#### RECORDS SUPPLIED:
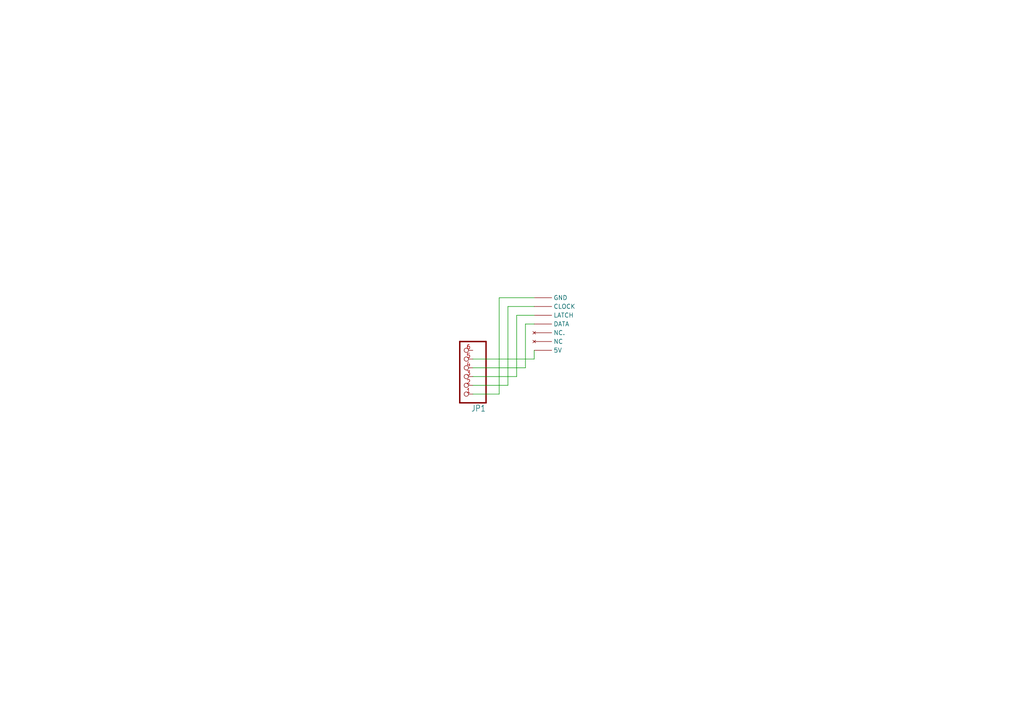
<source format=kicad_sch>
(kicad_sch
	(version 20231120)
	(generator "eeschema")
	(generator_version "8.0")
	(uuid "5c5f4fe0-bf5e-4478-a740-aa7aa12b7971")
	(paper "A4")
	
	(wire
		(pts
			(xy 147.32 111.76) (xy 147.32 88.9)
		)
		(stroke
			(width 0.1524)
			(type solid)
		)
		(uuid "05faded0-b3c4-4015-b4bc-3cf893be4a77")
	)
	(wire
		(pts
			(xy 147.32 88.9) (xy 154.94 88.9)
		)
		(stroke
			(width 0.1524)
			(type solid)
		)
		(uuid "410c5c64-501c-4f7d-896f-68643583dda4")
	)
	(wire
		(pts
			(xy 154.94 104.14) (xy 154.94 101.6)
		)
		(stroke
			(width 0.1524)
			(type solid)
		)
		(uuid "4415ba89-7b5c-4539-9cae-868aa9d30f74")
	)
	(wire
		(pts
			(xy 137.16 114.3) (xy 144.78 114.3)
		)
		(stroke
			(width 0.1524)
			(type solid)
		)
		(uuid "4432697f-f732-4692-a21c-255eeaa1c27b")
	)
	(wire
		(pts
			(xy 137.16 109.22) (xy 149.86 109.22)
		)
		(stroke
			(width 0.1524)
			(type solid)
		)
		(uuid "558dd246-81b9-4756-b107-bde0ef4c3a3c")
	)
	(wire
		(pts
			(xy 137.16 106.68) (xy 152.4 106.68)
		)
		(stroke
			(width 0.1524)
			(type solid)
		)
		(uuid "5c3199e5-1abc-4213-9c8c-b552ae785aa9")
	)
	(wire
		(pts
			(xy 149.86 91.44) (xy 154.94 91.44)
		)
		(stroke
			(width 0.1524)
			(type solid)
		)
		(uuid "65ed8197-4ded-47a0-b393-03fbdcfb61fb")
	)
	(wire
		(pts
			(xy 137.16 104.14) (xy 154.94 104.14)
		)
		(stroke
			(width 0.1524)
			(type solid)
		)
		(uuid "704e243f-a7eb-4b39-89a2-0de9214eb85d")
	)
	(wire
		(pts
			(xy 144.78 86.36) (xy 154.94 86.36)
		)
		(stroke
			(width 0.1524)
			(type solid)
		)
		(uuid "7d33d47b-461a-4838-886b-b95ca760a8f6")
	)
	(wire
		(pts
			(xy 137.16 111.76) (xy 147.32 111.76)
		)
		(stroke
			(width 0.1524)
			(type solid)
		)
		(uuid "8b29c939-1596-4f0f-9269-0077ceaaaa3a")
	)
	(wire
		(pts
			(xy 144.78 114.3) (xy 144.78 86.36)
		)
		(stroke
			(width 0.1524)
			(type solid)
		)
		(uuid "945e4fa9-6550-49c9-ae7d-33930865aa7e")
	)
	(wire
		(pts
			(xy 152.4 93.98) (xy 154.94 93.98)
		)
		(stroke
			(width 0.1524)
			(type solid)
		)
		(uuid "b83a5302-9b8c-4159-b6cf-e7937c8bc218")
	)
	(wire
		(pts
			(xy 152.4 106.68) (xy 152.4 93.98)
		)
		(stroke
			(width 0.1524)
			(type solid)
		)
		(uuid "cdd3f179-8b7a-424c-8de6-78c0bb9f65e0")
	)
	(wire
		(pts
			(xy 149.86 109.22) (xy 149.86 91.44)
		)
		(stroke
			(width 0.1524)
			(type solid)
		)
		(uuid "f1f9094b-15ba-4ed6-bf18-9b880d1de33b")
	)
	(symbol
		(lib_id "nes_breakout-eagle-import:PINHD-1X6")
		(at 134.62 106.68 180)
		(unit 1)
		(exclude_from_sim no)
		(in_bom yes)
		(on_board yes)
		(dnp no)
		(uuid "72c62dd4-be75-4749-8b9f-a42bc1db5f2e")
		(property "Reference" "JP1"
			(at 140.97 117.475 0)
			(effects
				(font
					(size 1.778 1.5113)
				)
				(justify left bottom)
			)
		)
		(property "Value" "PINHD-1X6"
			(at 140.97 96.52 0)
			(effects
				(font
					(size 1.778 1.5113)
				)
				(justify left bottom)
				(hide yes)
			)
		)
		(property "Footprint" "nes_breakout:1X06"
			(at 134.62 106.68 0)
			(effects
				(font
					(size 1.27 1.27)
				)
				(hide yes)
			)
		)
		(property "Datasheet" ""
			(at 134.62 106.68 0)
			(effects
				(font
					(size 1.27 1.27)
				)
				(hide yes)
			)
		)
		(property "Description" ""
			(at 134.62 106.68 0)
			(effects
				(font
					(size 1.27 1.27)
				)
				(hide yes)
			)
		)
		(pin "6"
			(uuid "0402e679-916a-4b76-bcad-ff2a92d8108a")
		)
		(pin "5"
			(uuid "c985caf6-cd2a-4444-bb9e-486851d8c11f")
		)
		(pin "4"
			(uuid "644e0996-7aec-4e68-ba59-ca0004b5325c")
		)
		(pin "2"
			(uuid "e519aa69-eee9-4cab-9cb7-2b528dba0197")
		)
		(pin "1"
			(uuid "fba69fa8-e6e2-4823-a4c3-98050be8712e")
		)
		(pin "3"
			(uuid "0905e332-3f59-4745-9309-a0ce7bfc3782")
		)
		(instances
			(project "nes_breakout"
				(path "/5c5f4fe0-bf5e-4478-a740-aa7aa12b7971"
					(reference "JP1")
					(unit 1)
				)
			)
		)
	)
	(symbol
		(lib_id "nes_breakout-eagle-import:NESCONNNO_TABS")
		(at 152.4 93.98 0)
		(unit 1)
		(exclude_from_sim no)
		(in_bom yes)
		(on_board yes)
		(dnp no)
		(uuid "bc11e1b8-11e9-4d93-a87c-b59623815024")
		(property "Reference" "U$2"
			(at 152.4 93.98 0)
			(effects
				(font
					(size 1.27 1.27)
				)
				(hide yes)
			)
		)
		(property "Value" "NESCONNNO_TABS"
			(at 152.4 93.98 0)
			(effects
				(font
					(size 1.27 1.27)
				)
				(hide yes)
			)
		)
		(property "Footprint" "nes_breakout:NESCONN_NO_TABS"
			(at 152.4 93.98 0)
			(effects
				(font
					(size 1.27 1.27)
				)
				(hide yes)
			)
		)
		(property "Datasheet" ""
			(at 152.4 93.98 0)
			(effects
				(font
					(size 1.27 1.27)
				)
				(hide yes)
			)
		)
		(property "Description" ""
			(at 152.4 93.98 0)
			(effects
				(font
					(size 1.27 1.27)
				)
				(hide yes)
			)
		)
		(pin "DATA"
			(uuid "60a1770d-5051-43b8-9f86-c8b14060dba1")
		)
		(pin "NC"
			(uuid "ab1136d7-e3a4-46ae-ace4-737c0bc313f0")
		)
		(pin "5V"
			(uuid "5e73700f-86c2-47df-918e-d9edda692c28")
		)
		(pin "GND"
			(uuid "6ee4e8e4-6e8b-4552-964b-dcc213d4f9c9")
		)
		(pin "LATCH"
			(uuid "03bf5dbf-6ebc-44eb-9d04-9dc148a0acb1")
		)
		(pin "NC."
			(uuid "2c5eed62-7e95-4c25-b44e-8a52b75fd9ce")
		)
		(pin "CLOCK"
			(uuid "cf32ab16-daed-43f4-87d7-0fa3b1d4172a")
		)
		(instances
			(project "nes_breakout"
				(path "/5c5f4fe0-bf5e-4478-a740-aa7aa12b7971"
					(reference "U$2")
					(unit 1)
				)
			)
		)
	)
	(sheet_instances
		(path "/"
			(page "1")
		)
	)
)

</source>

#### WHAT YOU NEED TO DO:
Omit every picture, then reproduce the rest of the listing exactly.

#### SOLUTION:
<source format=kicad_sch>
(kicad_sch
	(version 20231120)
	(generator "eeschema")
	(generator_version "8.0")
	(uuid "5c5f4fe0-bf5e-4478-a740-aa7aa12b7971")
	(paper "A4")
	
	(wire
		(pts
			(xy 147.32 111.76) (xy 147.32 88.9)
		)
		(stroke
			(width 0.1524)
			(type solid)
		)
		(uuid "05faded0-b3c4-4015-b4bc-3cf893be4a77")
	)
	(wire
		(pts
			(xy 147.32 88.9) (xy 154.94 88.9)
		)
		(stroke
			(width 0.1524)
			(type solid)
		)
		(uuid "410c5c64-501c-4f7d-896f-68643583dda4")
	)
	(wire
		(pts
			(xy 154.94 104.14) (xy 154.94 101.6)
		)
		(stroke
			(width 0.1524)
			(type solid)
		)
		(uuid "4415ba89-7b5c-4539-9cae-868aa9d30f74")
	)
	(wire
		(pts
			(xy 137.16 114.3) (xy 144.78 114.3)
		)
		(stroke
			(width 0.1524)
			(type solid)
		)
		(uuid "4432697f-f732-4692-a21c-255eeaa1c27b")
	)
	(wire
		(pts
			(xy 137.16 109.22) (xy 149.86 109.22)
		)
		(stroke
			(width 0.1524)
			(type solid)
		)
		(uuid "558dd246-81b9-4756-b107-bde0ef4c3a3c")
	)
	(wire
		(pts
			(xy 137.16 106.68) (xy 152.4 106.68)
		)
		(stroke
			(width 0.1524)
			(type solid)
		)
		(uuid "5c3199e5-1abc-4213-9c8c-b552ae785aa9")
	)
	(wire
		(pts
			(xy 149.86 91.44) (xy 154.94 91.44)
		)
		(stroke
			(width 0.1524)
			(type solid)
		)
		(uuid "65ed8197-4ded-47a0-b393-03fbdcfb61fb")
	)
	(wire
		(pts
			(xy 137.16 104.14) (xy 154.94 104.14)
		)
		(stroke
			(width 0.1524)
			(type solid)
		)
		(uuid "704e243f-a7eb-4b39-89a2-0de9214eb85d")
	)
	(wire
		(pts
			(xy 144.78 86.36) (xy 154.94 86.36)
		)
		(stroke
			(width 0.1524)
			(type solid)
		)
		(uuid "7d33d47b-461a-4838-886b-b95ca760a8f6")
	)
	(wire
		(pts
			(xy 137.16 111.76) (xy 147.32 111.76)
		)
		(stroke
			(width 0.1524)
			(type solid)
		)
		(uuid "8b29c939-1596-4f0f-9269-0077ceaaaa3a")
	)
	(wire
		(pts
			(xy 144.78 114.3) (xy 144.78 86.36)
		)
		(stroke
			(width 0.1524)
			(type solid)
		)
		(uuid "945e4fa9-6550-49c9-ae7d-33930865aa7e")
	)
	(wire
		(pts
			(xy 152.4 93.98) (xy 154.94 93.98)
		)
		(stroke
			(width 0.1524)
			(type solid)
		)
		(uuid "b83a5302-9b8c-4159-b6cf-e7937c8bc218")
	)
	(wire
		(pts
			(xy 152.4 106.68) (xy 152.4 93.98)
		)
		(stroke
			(width 0.1524)
			(type solid)
		)
		(uuid "cdd3f179-8b7a-424c-8de6-78c0bb9f65e0")
	)
	(wire
		(pts
			(xy 149.86 109.22) (xy 149.86 91.44)
		)
		(stroke
			(width 0.1524)
			(type solid)
		)
		(uuid "f1f9094b-15ba-4ed6-bf18-9b880d1de33b")
	)
	(symbol
		(lib_id "nes_breakout-eagle-import:PINHD-1X6")
		(at 134.62 106.68 180)
		(unit 1)
		(exclude_from_sim no)
		(in_bom yes)
		(on_board yes)
		(dnp no)
		(uuid "72c62dd4-be75-4749-8b9f-a42bc1db5f2e")
		(property "Reference" "JP1"
			(at 140.97 117.475 0)
			(effects
				(font
					(size 1.778 1.5113)
				)
				(justify left bottom)
			)
		)
		(property "Value" "PINHD-1X6"
			(at 140.97 96.52 0)
			(effects
				(font
					(size 1.778 1.5113)
				)
				(justify left bottom)
				(hide yes)
			)
		)
		(property "Footprint" "nes_breakout:1X06"
			(at 134.62 106.68 0)
			(effects
				(font
					(size 1.27 1.27)
				)
				(hide yes)
			)
		)
		(property "Datasheet" ""
			(at 134.62 106.68 0)
			(effects
				(font
					(size 1.27 1.27)
				)
				(hide yes)
			)
		)
		(property "Description" ""
			(at 134.62 106.68 0)
			(effects
				(font
					(size 1.27 1.27)
				)
				(hide yes)
			)
		)
		(pin "6"
			(uuid "0402e679-916a-4b76-bcad-ff2a92d8108a")
		)
		(pin "5"
			(uuid "c985caf6-cd2a-4444-bb9e-486851d8c11f")
		)
		(pin "4"
			(uuid "644e0996-7aec-4e68-ba59-ca0004b5325c")
		)
		(pin "2"
			(uuid "e519aa69-eee9-4cab-9cb7-2b528dba0197")
		)
		(pin "1"
			(uuid "fba69fa8-e6e2-4823-a4c3-98050be8712e")
		)
		(pin "3"
			(uuid "0905e332-3f59-4745-9309-a0ce7bfc3782")
		)
		(instances
			(project "nes_breakout"
				(path "/5c5f4fe0-bf5e-4478-a740-aa7aa12b7971"
					(reference "JP1")
					(unit 1)
				)
			)
		)
	)
	(symbol
		(lib_id "nes_breakout-eagle-import:NESCONNNO_TABS")
		(at 152.4 93.98 0)
		(unit 1)
		(exclude_from_sim no)
		(in_bom yes)
		(on_board yes)
		(dnp no)
		(uuid "bc11e1b8-11e9-4d93-a87c-b59623815024")
		(property "Reference" "U$2"
			(at 152.4 93.98 0)
			(effects
				(font
					(size 1.27 1.27)
				)
				(hide yes)
			)
		)
		(property "Value" "NESCONNNO_TABS"
			(at 152.4 93.98 0)
			(effects
				(font
					(size 1.27 1.27)
				)
				(hide yes)
			)
		)
		(property "Footprint" "nes_breakout:NESCONN_NO_TABS"
			(at 152.4 93.98 0)
			(effects
				(font
					(size 1.27 1.27)
				)
				(hide yes)
			)
		)
		(property "Datasheet" ""
			(at 152.4 93.98 0)
			(effects
				(font
					(size 1.27 1.27)
				)
				(hide yes)
			)
		)
		(property "Description" ""
			(at 152.4 93.98 0)
			(effects
				(font
					(size 1.27 1.27)
				)
				(hide yes)
			)
		)
		(pin "DATA"
			(uuid "60a1770d-5051-43b8-9f86-c8b14060dba1")
		)
		(pin "NC"
			(uuid "ab1136d7-e3a4-46ae-ace4-737c0bc313f0")
		)
		(pin "5V"
			(uuid "5e73700f-86c2-47df-918e-d9edda692c28")
		)
		(pin "GND"
			(uuid "6ee4e8e4-6e8b-4552-964b-dcc213d4f9c9")
		)
		(pin "LATCH"
			(uuid "03bf5dbf-6ebc-44eb-9d04-9dc148a0acb1")
		)
		(pin "NC."
			(uuid "2c5eed62-7e95-4c25-b44e-8a52b75fd9ce")
		)
		(pin "CLOCK"
			(uuid "cf32ab16-daed-43f4-87d7-0fa3b1d4172a")
		)
		(instances
			(project "nes_breakout"
				(path "/5c5f4fe0-bf5e-4478-a740-aa7aa12b7971"
					(reference "U$2")
					(unit 1)
				)
			)
		)
	)
	(sheet_instances
		(path "/"
			(page "1")
		)
	)
)

</source>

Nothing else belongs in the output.